→ **EXTRACT TO READ**
┌────────

Thoughts on Scaling

To quote from blog post of Alex Payne:

Scaling in the small

In a system of no significant scale, basically anything works.

Basically, you can apply every available anti-pattern and still come out the other end with a workable system, simply because the hardware can move faster than your bad decision-making.

Scaling in the large

In a system of significant scale, there is no magic bullet.

When your system is faced with a deluge of work to do, no one technology is going to make it all better. When you’re operating at scale, pushing the needle means a complex, coordinated dance of well-applied technologies, development techniques, statistical analyses, intra-organizational communication, judicious engineering management, speedy and reliable operationalization of hardware and software, vigilant monitoring, and so forth.

Scaling is hard. So hard, in fact, that the ability to scale is a deep competitive advantage of the sort that you can’t simply go out and download, copy, purchase, or steal.

Your choice of software will dictate your ability to scale based on respective tier of your application.

└────────

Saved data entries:
┌────────

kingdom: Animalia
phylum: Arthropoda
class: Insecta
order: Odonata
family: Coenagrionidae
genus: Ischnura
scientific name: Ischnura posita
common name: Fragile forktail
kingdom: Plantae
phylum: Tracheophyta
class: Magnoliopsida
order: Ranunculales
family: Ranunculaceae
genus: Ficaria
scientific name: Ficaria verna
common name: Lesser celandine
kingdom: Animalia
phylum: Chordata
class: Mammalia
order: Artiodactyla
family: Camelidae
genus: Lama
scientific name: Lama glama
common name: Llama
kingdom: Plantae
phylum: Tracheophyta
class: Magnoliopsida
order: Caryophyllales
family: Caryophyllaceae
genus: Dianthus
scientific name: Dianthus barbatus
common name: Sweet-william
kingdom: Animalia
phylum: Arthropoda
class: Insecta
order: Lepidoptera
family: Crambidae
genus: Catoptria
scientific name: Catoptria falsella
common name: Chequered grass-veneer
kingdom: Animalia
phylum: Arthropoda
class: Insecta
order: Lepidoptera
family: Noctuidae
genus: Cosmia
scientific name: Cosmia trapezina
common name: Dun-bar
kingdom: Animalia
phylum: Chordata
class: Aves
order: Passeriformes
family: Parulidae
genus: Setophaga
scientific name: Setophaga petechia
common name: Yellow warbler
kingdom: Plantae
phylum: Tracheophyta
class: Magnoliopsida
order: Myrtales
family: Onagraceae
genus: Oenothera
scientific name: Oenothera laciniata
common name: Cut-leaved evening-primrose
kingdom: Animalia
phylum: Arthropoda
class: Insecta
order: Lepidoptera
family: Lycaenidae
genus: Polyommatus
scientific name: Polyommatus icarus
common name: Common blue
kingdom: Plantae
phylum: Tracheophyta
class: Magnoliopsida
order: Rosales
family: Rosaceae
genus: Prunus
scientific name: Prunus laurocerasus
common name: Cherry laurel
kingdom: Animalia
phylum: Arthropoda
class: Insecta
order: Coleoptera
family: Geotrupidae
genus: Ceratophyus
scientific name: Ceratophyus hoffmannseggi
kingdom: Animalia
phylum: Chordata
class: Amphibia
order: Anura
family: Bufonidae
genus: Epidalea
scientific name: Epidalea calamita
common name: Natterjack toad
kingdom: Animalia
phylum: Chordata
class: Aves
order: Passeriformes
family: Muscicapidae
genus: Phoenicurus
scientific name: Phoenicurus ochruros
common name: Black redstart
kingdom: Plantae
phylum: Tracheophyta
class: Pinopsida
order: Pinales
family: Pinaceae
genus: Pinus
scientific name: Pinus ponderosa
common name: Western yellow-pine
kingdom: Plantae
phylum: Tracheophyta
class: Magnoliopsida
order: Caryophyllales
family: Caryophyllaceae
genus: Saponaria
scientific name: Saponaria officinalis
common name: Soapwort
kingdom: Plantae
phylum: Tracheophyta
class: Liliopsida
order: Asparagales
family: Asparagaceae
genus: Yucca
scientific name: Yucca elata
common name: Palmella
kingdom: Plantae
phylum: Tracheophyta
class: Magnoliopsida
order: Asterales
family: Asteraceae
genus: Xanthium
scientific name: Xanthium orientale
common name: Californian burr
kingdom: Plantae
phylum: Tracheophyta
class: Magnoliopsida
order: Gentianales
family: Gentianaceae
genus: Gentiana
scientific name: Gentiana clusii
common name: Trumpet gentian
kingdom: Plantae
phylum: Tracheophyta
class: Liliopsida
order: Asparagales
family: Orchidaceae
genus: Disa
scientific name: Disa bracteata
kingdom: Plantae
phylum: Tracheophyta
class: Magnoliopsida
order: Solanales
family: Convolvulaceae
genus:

└────────

→ **WHAT THE TASK ASKS**
Write out the piece on scaling word for word, from "When your system" to "purchase, or steal.".

→ **ANSWER TO THE PROBLEM**
When your system is faced with a deluge of work to do, no one technology is going to make it all better. When you’re operating at scale, pushing the needle means a complex, coordinated dance of well-applied technologies, development techniques, statistical analyses, intra-organizational communication, judicious engineering management, speedy and reliable operationalization of hardware and software, vigilant monitoring, and so forth.

Scaling is hard. So hard, in fact, that the ability to scale is a deep competitive advantage of the sort that you can’t simply go out and download, copy, purchase, or steal.